Here are the signs that a male has moved into the feminine:

• He often starts or can be easily enticed into arguments. Men standing in masculine power know how to deal with a woman who is emotional, without becoming overly emotional themselves. If they are easily triggered in this way, it’s usually because he has not resolved his mother issues. If a man is addicted to attention or approval or from the woman, he is typically subconsciously looking for approval from his mother. Put another way, a man cannot be pulled triggered out of his true masculinity by anything, especially a woman’s disapproval of him. If he can, it’s not masculinity, it’s something else. Conversely, when he is not wounded in this regard, he will find that feminine love and appreciation flow naturally towards him, without him having to subconsciously fight or beg for it.

• He “sweats” her and monitors her every move. He kind of reminds you of a woman who, upon her man arriving home screams “Where were you?!” If a man is “managing” a woman in his mind, from a place of fear, it will show up as a kind of energetic “stalking”. He will constantly force her into a posture where she has to justify herself to him.

• If he doesn’t go “fight” then he goes to “flight”….Passive aggression, stonewalling, the silent treatment. Men that attempt to control women via passive aggressive behavior are not standing the certainty and power of their masculinity. True masculinity does not have to resort to manipulation to effectively engage with a woman. Masculinity can directly ask for, and receive what it wants.

Signs that the woman has moved into a masculine polarity:

• She is angry, hostile and disrespectful. She often does not know why she feels this way, or even that she is demonstrating this behavior, but she will subconsciously resent having to occupy the masculine polarity, as she will eventually find it exhausting. She will subconsciously lose respect for the man, without knowing why.

• She will treat him like a child, rather than a king. She will attempt to manage and control him. She will either do this overtly, if she senses she has, some power in the relationship, or she will do it covertly, by attempting to manipulate him, if she feels powerless in the relationship.

• She becomes increasingly invulnerable. The most powerful, seductive part of a woman is her deep vulnerability, her deep surrender to the masculine. Most men never get to glimpse this deeper aspect, although, it’s actually what he most deeply wants to experience in her presence. When she is closed, there is a psychic encasement around her heart that does not let the man to access her vulnerability. She becomes “unknowable” at the deepest levels. She will emanate a sense of “brittleness and hardness” . Think Real Housewives.
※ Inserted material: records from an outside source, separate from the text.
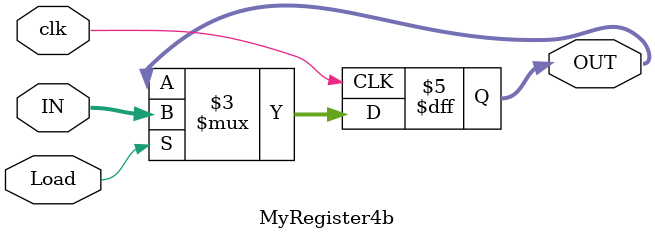
<source format=v>
`timescale 1ns / 1ps


module MyRegister4b(
    input wire clk,
    input wire Load,
    input wire [3:0] IN,
    output reg [3:0] OUT
    );

    initial OUT = 4'b0000;

    always@(posedge clk) begin
        if(Load) OUT <= IN;
    end

endmodule

</source>
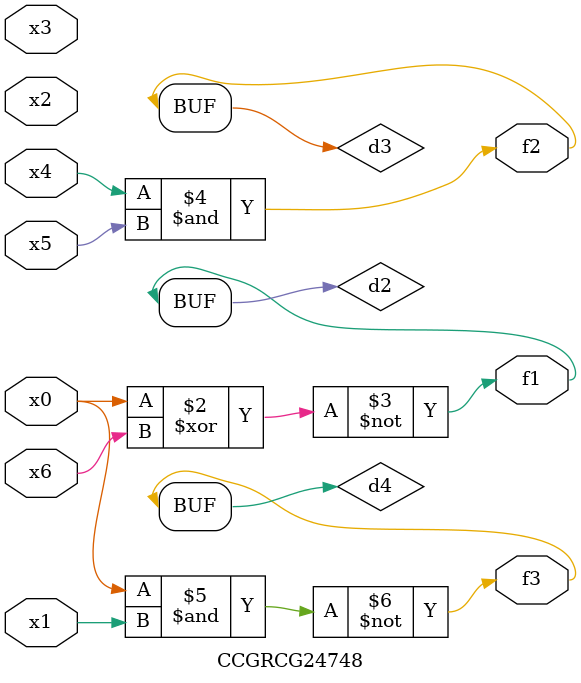
<source format=v>
module CCGRCG24748(
	input x0, x1, x2, x3, x4, x5, x6,
	output f1, f2, f3
);

	wire d1, d2, d3, d4;

	nor (d1, x0);
	xnor (d2, x0, x6);
	and (d3, x4, x5);
	nand (d4, x0, x1);
	assign f1 = d2;
	assign f2 = d3;
	assign f3 = d4;
endmodule

</source>
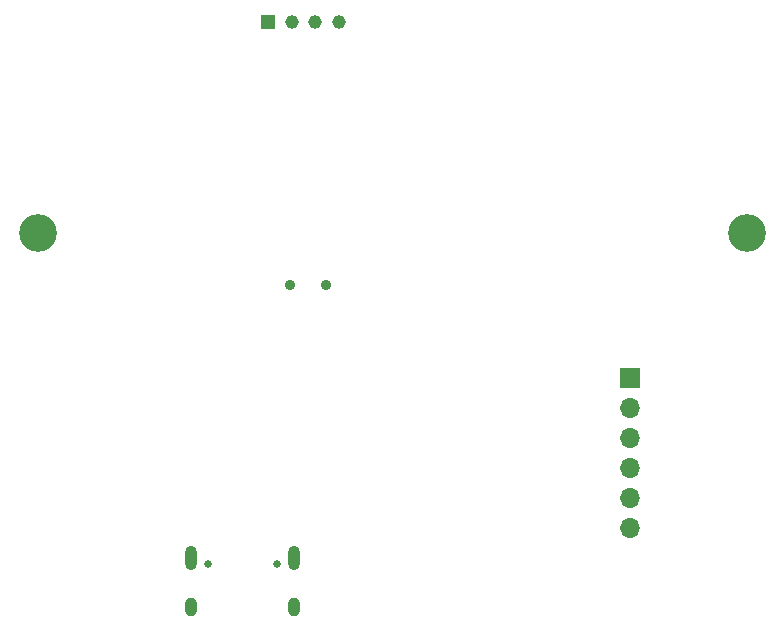
<source format=gbs>
G04 #@! TF.GenerationSoftware,KiCad,Pcbnew,6.0.11-2627ca5db0~126~ubuntu20.04.1*
G04 #@! TF.CreationDate,2023-02-17T07:43:56+01:00*
G04 #@! TF.ProjectId,C3-27-epaper-touch,43332d32-372d-4657-9061-7065722d746f,rev?*
G04 #@! TF.SameCoordinates,Original*
G04 #@! TF.FileFunction,Soldermask,Bot*
G04 #@! TF.FilePolarity,Negative*
%FSLAX46Y46*%
G04 Gerber Fmt 4.6, Leading zero omitted, Abs format (unit mm)*
G04 Created by KiCad (PCBNEW 6.0.11-2627ca5db0~126~ubuntu20.04.1) date 2023-02-17 07:43:56*
%MOMM*%
%LPD*%
G01*
G04 APERTURE LIST*
%ADD10C,0.650000*%
%ADD11O,1.000000X2.100000*%
%ADD12O,1.000000X1.600000*%
%ADD13C,3.200000*%
%ADD14C,0.889000*%
%ADD15R,1.150000X1.150000*%
%ADD16C,1.150000*%
%ADD17R,1.700000X1.700000*%
%ADD18O,1.700000X1.700000*%
G04 APERTURE END LIST*
D10*
X127690000Y-118150000D03*
X121910000Y-118150000D03*
D11*
X129120000Y-117620000D03*
D12*
X129120000Y-121800000D03*
X120480000Y-121800000D03*
D11*
X120480000Y-117620000D03*
D13*
X107450000Y-90100000D03*
D14*
X128851400Y-94530000D03*
X131848600Y-94530000D03*
D15*
X126971501Y-72200000D03*
D16*
X128971502Y-72200000D03*
X130971501Y-72200000D03*
X132971502Y-72200000D03*
D17*
X157650000Y-102350000D03*
D18*
X157650000Y-104890000D03*
X157650000Y-107430000D03*
X157650000Y-109970000D03*
X157650000Y-112510000D03*
X157650000Y-115050000D03*
D13*
X167500000Y-90100000D03*
M02*

</source>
Or worse.

It seems that the work of relating must, by definition, address these deeper issues. There is no amount of self- help, counseling, that one can do for a relationship, if the underlying polarity is reversed. This would be akin to putting a band aid on a broken leg."
End
 
Good article.

It's very interesting and I agree that a lot of the problems we are seeing is a lack of balance with men and women or a perversion of the polarities, which IMO is just as bad.

Reminds me of the thread hopeful started. Seems Dr Allen really knows what she's talking about.